### DIRECTIONS FOR THIS TASK
Collect all lines containing the word "other" from the data.

(Saved entries)

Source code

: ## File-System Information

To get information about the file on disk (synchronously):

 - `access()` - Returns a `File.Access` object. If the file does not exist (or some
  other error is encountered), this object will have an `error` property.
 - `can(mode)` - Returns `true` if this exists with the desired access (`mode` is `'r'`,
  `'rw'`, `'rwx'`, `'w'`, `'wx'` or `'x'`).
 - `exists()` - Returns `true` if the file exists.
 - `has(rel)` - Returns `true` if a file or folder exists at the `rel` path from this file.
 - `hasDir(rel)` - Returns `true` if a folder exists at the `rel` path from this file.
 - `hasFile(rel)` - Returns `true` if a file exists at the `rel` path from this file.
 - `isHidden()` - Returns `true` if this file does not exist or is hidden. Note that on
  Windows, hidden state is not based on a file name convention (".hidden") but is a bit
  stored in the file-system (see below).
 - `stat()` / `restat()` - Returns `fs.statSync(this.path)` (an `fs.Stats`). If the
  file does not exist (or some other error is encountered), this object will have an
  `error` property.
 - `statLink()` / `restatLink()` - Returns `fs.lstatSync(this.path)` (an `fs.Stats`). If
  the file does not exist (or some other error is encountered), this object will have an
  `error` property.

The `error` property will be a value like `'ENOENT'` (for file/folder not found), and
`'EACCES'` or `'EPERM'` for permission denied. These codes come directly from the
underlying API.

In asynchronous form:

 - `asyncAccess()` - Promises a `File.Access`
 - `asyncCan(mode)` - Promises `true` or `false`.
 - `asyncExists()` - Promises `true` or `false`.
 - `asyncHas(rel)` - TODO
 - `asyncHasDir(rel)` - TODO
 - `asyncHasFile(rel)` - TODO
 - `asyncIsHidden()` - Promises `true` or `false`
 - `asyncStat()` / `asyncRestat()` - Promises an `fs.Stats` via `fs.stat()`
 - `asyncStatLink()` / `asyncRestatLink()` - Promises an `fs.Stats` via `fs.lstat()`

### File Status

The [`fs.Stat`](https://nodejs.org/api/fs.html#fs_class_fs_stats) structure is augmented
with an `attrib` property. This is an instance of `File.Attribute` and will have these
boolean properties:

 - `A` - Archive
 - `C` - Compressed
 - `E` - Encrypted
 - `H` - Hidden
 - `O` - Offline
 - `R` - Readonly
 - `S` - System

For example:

### TASK RESULT
  other error is encountered), this object will have an `error` property.
  file does not exist (or some other error is encountered), this object will have an
  the file does not exist (or some other error is encountered), this object will have an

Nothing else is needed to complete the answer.